**WHAT YOU NEED TO DO**
List every operation that the edit distance notes allow on a word.

**TEXT PASSAGE**
BEGIN
0072-edit-distance.cpp

/*
Problem: LeetCode 72 - Edit Distance

Description:
Given two strings word1 and word2, return the minimum number of operations required to convert word1 to word2.
You have the following three operations permitted on a word:
1. Insert a character
2. Delete a character
3. Replace a character

Intuition:
The problem can be solved using dynamic programming. We can break down the problem into smaller subproblems and find the minimum number of operations required to transform prefixes of the two strings into each other.

Approach:
1. Create a 2D DP table of size (m+1) x (n+1), where m and n are the lengths of word1 and word2, respectively.
   - dp[i][j] represents the minimum number of operations required to convert the first i characters of word1 to the first j characters of word2.
2. Initialize the first row and first column of the DP table as follows:
   - dp[i][0] represents the minimum number of operations required to convert the first i characters of word1 to an empty string (i deletions).
   - dp[0][j] represents the minimum number of operations required to convert an empty string to the first j characters of word2 (j insertions).
3. Fill in the DP table by considering the following cases:
   - If word1[i-1] is equal to word2[j-1], dp[i][j] will be the same as dp[i-1][j-1] since no operation is required.
   - If word1[i-1] is not equal to word2[j-1], dp[i][j] will be the minimum of the following three cases:
     a. dp[i-1][j] + 1 (deletion in word1)
     b. dp[i][j-1] + 1 (insertion in word1)
     c. dp[i-1][j-1] + 1 (replacement in word1)
4. The final answer will be stored in dp[m][n], representing the minimum number of operations required to convert word1 to word2.
END
Structured pose outputs
BEGIN
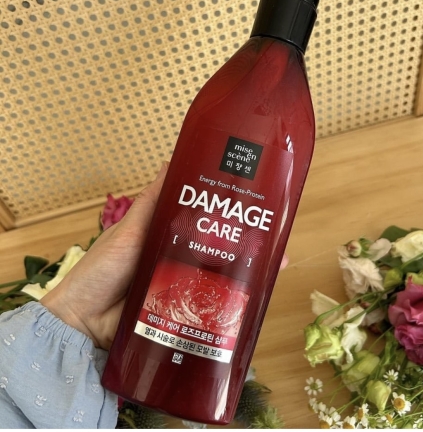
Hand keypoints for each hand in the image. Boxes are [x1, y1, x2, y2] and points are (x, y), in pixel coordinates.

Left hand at [41, 163, 288, 349]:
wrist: (82, 323)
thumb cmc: (102, 270)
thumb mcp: (129, 231)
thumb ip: (151, 203)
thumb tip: (170, 162)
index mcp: (169, 236)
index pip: (205, 221)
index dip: (228, 214)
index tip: (254, 204)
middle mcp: (180, 259)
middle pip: (219, 250)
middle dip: (248, 244)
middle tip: (276, 238)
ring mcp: (184, 288)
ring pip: (221, 278)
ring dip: (248, 272)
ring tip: (276, 265)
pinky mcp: (183, 314)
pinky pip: (211, 306)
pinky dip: (232, 303)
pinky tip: (255, 300)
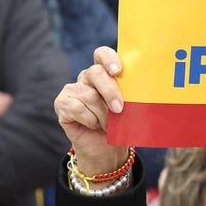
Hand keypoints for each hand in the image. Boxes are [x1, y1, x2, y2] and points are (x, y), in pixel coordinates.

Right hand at [54, 46, 128, 174]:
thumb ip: (131, 97)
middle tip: (119, 109)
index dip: (109, 58)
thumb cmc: (120, 127)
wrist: (106, 150)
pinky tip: (93, 126)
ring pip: (89, 96)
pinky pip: (77, 108)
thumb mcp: (130, 110)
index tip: (118, 71)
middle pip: (96, 73)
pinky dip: (90, 121)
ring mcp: (72, 90)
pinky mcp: (62, 103)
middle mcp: (87, 78)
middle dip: (110, 91)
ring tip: (109, 126)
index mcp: (105, 74)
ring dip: (103, 115)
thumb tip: (143, 93)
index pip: (102, 55)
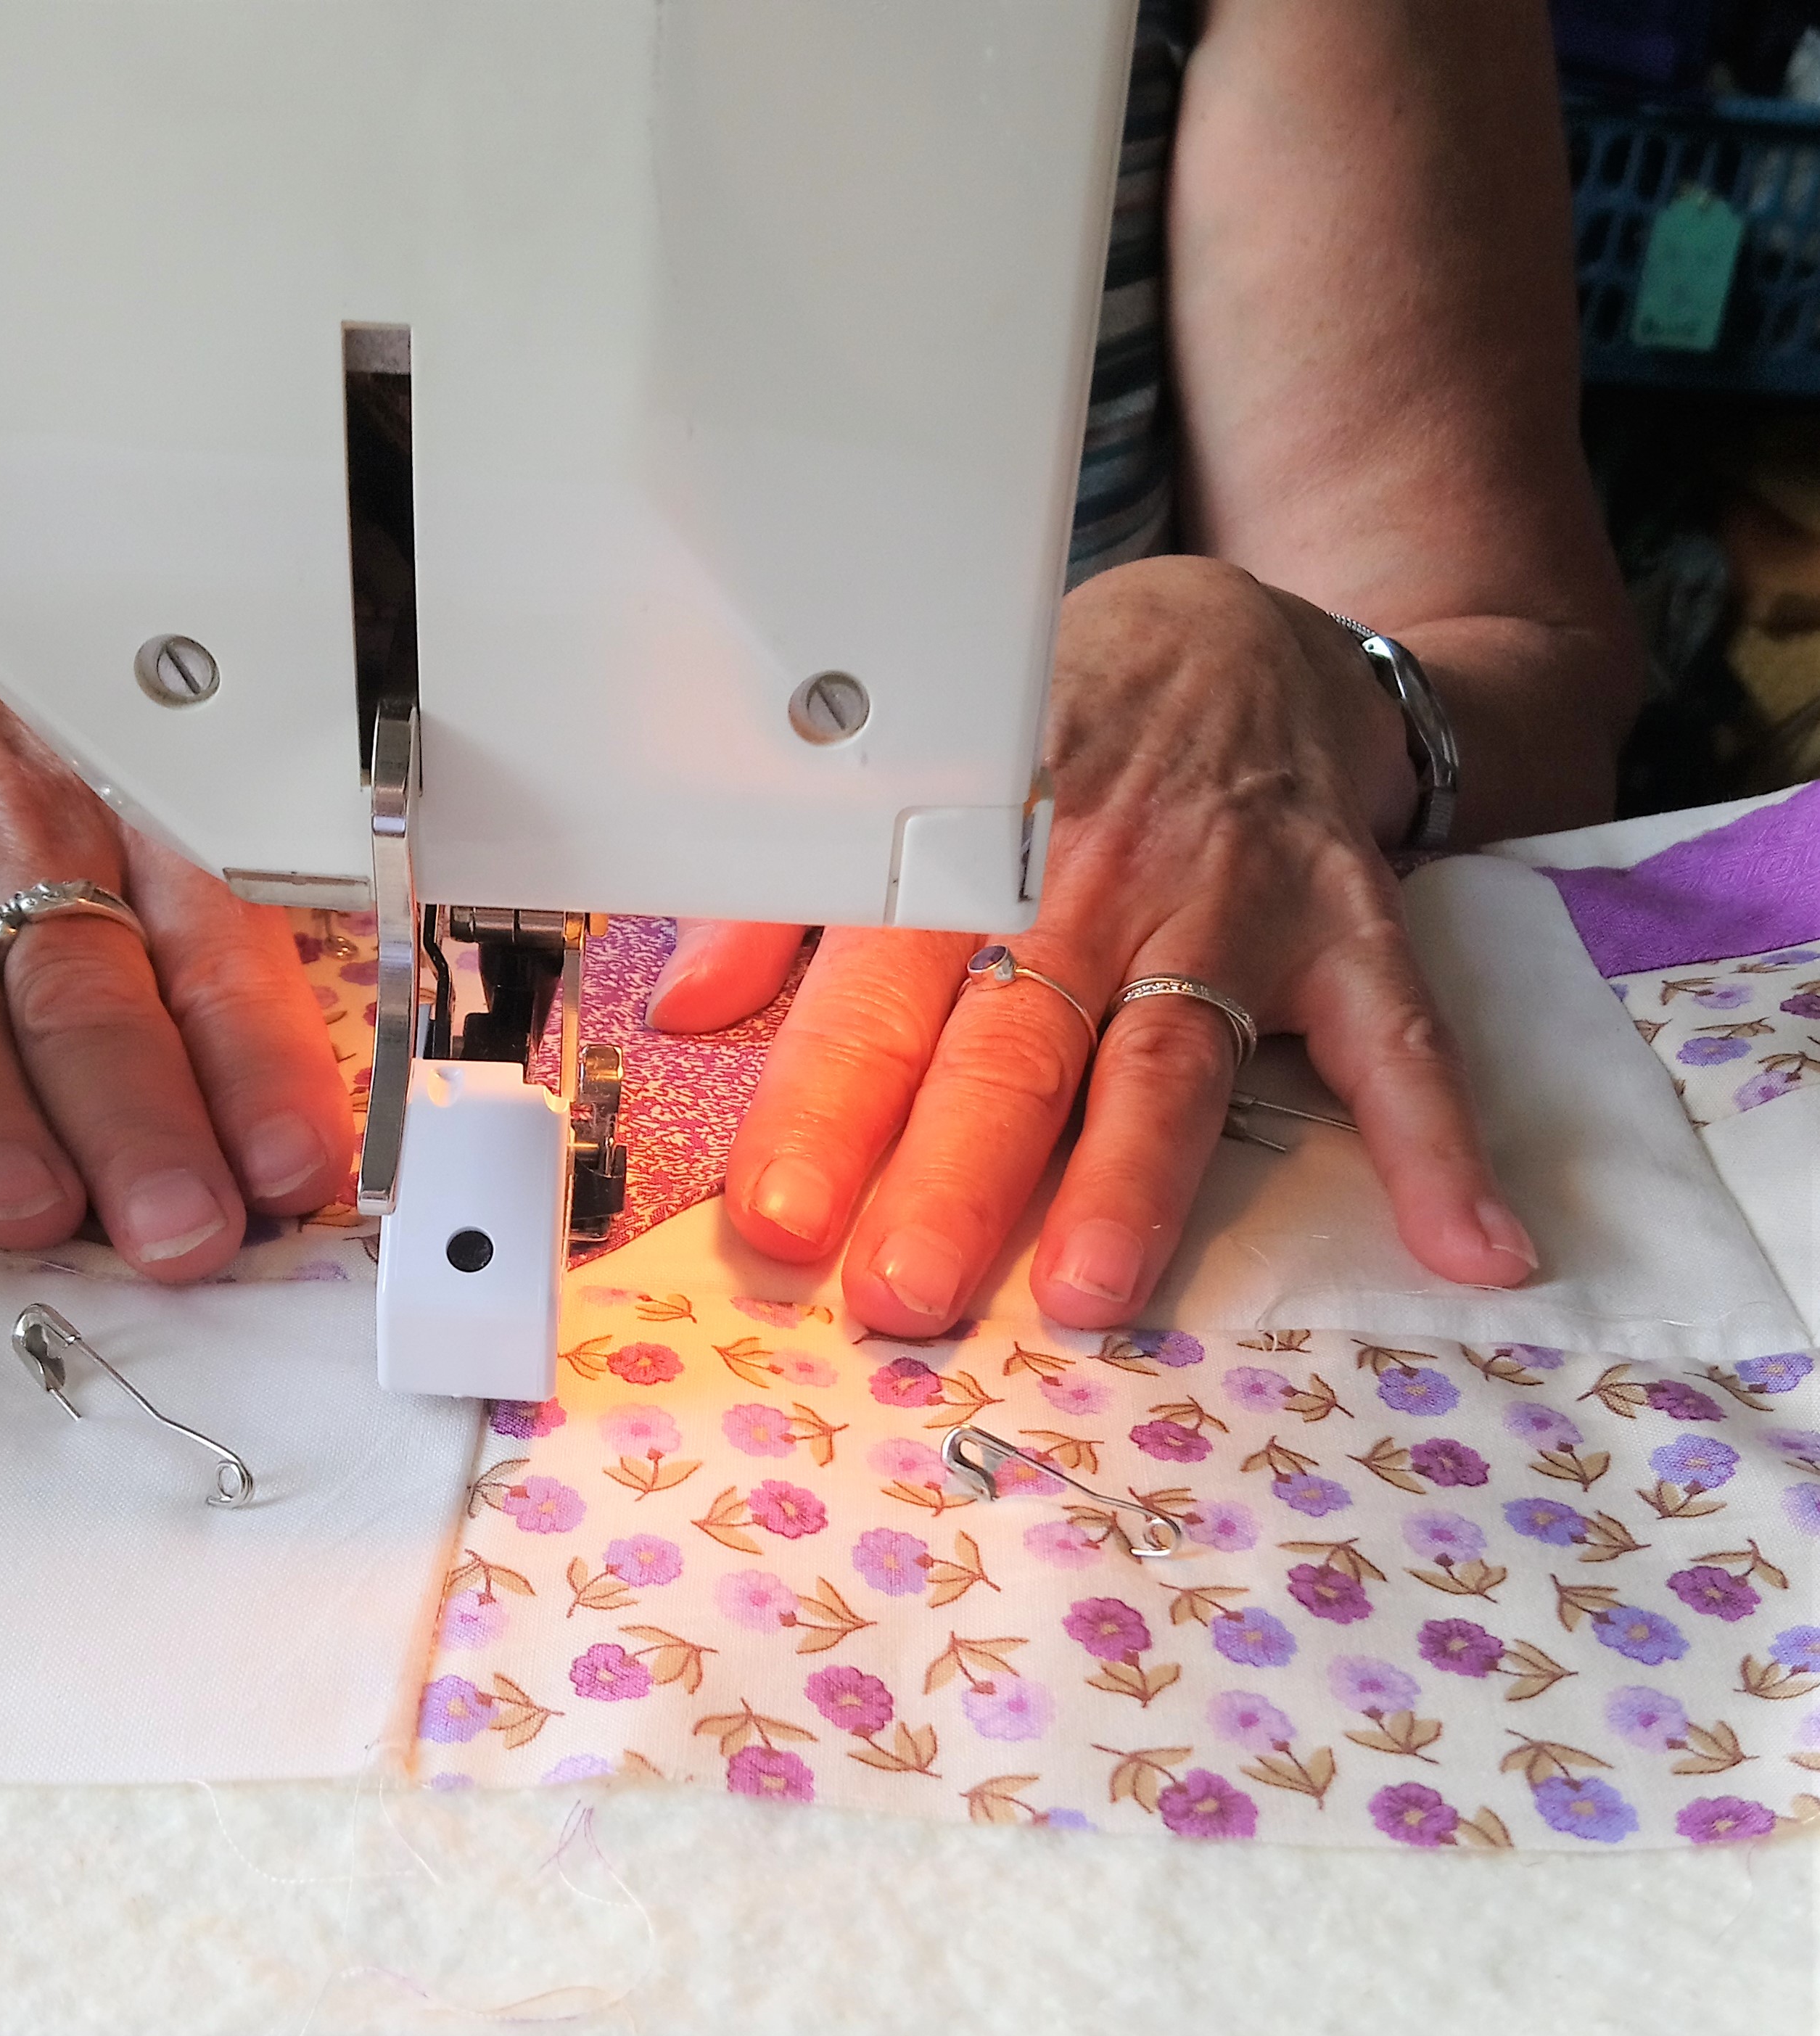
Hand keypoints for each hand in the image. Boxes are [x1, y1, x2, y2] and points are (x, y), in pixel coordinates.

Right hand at [0, 521, 350, 1280]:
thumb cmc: (12, 679)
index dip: (255, 1062)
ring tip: (15, 1208)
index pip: (210, 947)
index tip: (294, 1164)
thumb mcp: (144, 742)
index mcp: (124, 803)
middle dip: (136, 1116)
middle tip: (176, 1225)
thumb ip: (209, 895)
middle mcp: (0, 818)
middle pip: (78, 985)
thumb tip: (307, 1085)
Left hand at [648, 556, 1537, 1339]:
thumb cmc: (1036, 738)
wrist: (1227, 632)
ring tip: (1094, 1288)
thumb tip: (679, 1008)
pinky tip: (1471, 1244)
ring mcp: (1228, 906)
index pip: (878, 992)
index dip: (823, 1103)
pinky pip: (1398, 1040)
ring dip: (1132, 1178)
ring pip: (1168, 1058)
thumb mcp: (900, 786)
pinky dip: (1438, 1141)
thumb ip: (786, 905)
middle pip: (1012, 1044)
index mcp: (961, 853)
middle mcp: (1090, 882)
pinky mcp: (1345, 922)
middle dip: (954, 1174)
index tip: (777, 1211)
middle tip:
END
**PROBLEM SOLUTION**
Insert a character
Delete a character
Replace a character